La Bascule Diplomatique
Semaine d’attente : Molotov est à Moscou. On espère, sans trop y croire, que de ses délibérations avec Staline, sortira une offre de paix. Pour tromper la monotonie, d’ailleurs laborieuse de la Conférence de Paris, les diplomates se livrent au jeu des hypothèses.
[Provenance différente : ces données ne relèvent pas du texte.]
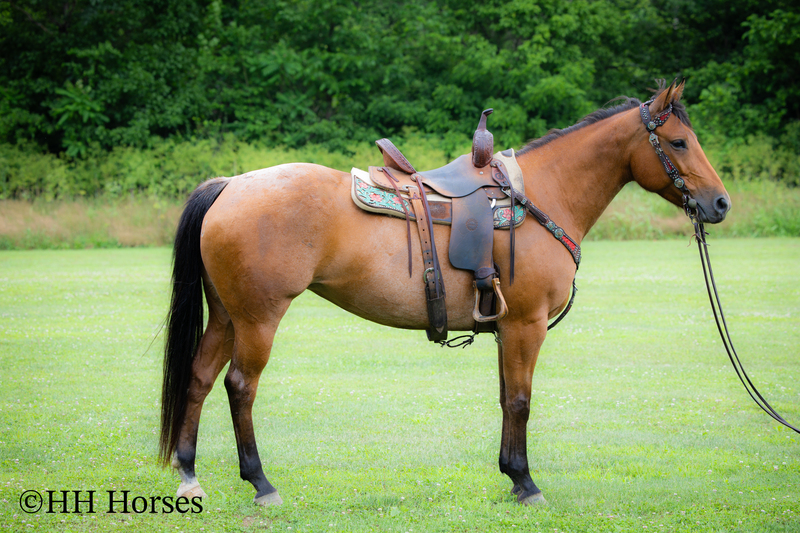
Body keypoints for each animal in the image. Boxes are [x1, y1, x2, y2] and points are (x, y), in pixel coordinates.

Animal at [159, 79, 731, 506]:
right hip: (258, 317)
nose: (720, 203)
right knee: (240, 386)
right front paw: (526, 482)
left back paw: (189, 475)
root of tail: (231, 184)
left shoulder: (505, 327)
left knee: (200, 377)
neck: (541, 197)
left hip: (227, 315)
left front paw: (510, 474)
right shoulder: (525, 324)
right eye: (679, 142)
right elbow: (521, 400)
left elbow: (506, 398)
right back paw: (260, 482)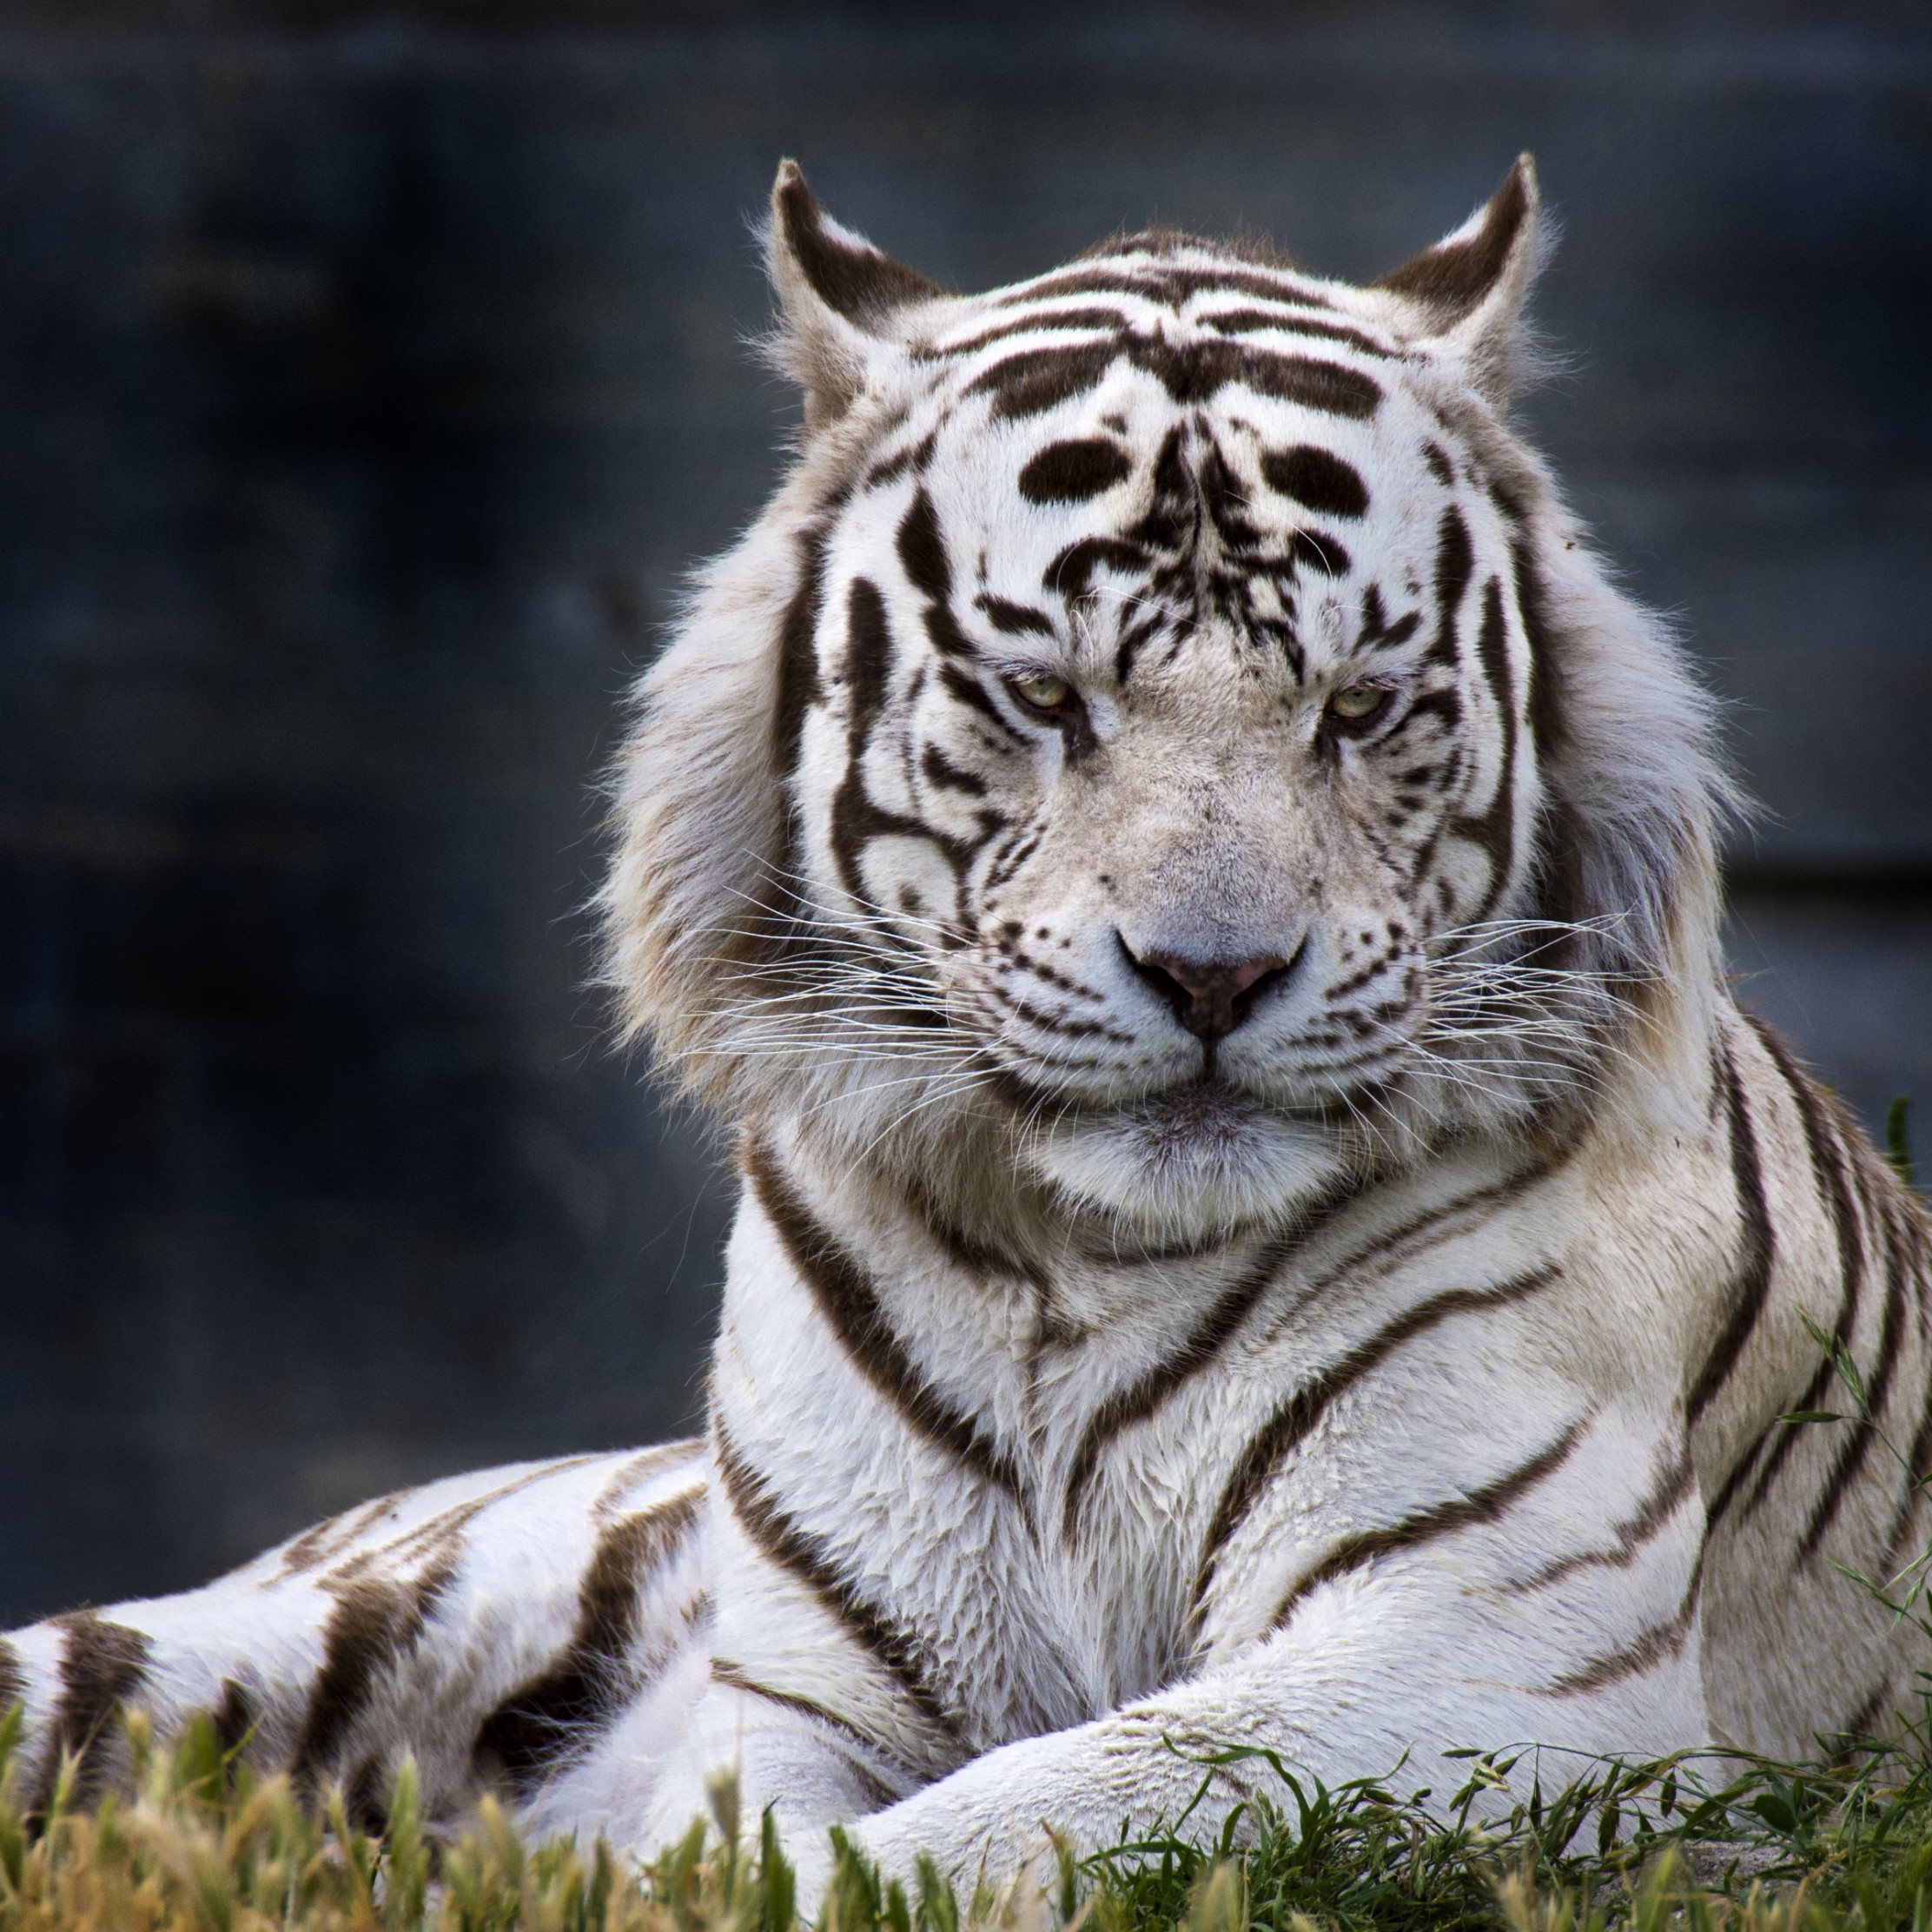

Les Relations Anglo-Américaines
On a beaucoup remarqué que la presse et la radio soviétiques avaient suspendu leurs polémiques contre l’Angleterre et concentraient leurs attaques sur les Etats-Unis ; cette évolution n’est pas d’hier. Mais on a été surpris d’entendre de la part des Russes qu’il était possible pour les Etats qui s’orientent vers le socialisme, d’arriver à une entente avec l’U.R.S.S. plus aisément qu’avec les états attachés au capitalisme c’est-à-dire les Etats-Unis. On a remarqué aussi que du côté anglais, les événements de Perse, pourtant sérieux, ne soulevaient plus la même émotion : enfin l’Angleterre a accepté que la Russie et la Turquie négocient séparément la question des Détroits, pourvu que leurs décisions soient soumises ultérieurement à l’approbation d’une conférence internationale. Il est encore difficile de mesurer la portée de ces faits, ce qui est sûr c’est que MM. Attlee et Laski nourrissent l’espoir d’un accord avec l’U.R.S.S. depuis fort longtemps et qu’ils comptent, s’ils réussissaient, sur un regain considérable de popularité pour le parti travailliste assez déprimé, comme on sait.
L’Attitude Américaine
Ce qui donne quelque poids à ces propos, c’est la polémique Attlee-Truman au sujet de la Palestine. Le Président, nullement désarçonné par l’affaire Wallace, a fait sensation en proclamant le désir des Etats-Unis de voir se réaliser immédiatement avant que la conférence anglo-judéo-arabe n’ait terminé ses travaux, une émancipation juive en Palestine. Le Président, à la veille des élections, n’hésite pas, pour rallier les voix israélites, à prendre parti pour les Juifs contre les Arabes dans la question palestinienne. Le gouvernement anglais qui désirait au contraire ménager les arabes et faire trainer les négociations, a vivement protesté contre cette décision de Truman, l’affaire en est là. Il est certain que la Maison Blanche fait tous ses efforts pour soutenir Bevin contre Attlee et l’aile gauche des travaillistes que l’on voudrait rejeter dans l’opposition. Moscou se trouve du même coup arbitre d’une situation dont elle entend tirer le maximum de profits.
Les Révoltes en Perse
Les Russes ne perdent pas de temps. Ils poussent leurs pions sans répit. Les rébellions en Perse font tache d’huile et peu à peu les provinces en révolte se détachent plus ou moins du gouvernement de Téhéran. Voilà la rébellion à Chiraz. Petit à petit, d’autonomie en autonomie, le cercle s’étend vers le Sud au bord même de la zone pétrolière sous influence anglaise. Calme par contre en Irak et aux confins syriens où les Anglais poursuivent patiemment leur dessein d’une grande Syrie ; l’éviction des Français fut la première étape ; la dernière, c’est-à-dire la fédération de la Syrie de l’Irak et de la Transjordanie, semble proche ; c’est pourquoi l’intervention américaine dans l’affaire palestinienne est grosse de conséquences. Les intérêts anglais et américains en Proche-Orient ont toujours frisé le conflit, question de pétrole avant tout. Les Américains ont leur clientèle là-bas. Et les rivalités de personnes sont toujours compliquées.
Le Discours Byrnes
Le ministre Byrnes dont l’autorité est sortie renforcée aux U.S.A. par l’affaire Wallace, a affirmé de nouveau la fermeté de l’attitude américaine vis-à-vis des Soviets et de Tito. Dans la question de la navigation danubienne, dans l’affaire de Trieste, dans les règlements des incidents où périrent des aviateurs américains, l’attitude des Etats-Unis demeure inflexible. Seule la puissance militaire peut donner à réfléchir aux dictateurs slaves.
Trieste
Autour de cette malheureuse ville, les négociations se poursuivent entrecoupées d’incidents locaux. Nous renonçons à exposer les solutions compliquées dont aucune d’ailleurs n’a pu s’imposer. En fait, Trieste et la Vénétie Julienne demeureront un foyer d’intrigues et de querelles tant qu’un des deux partis ne se sera pas imposé.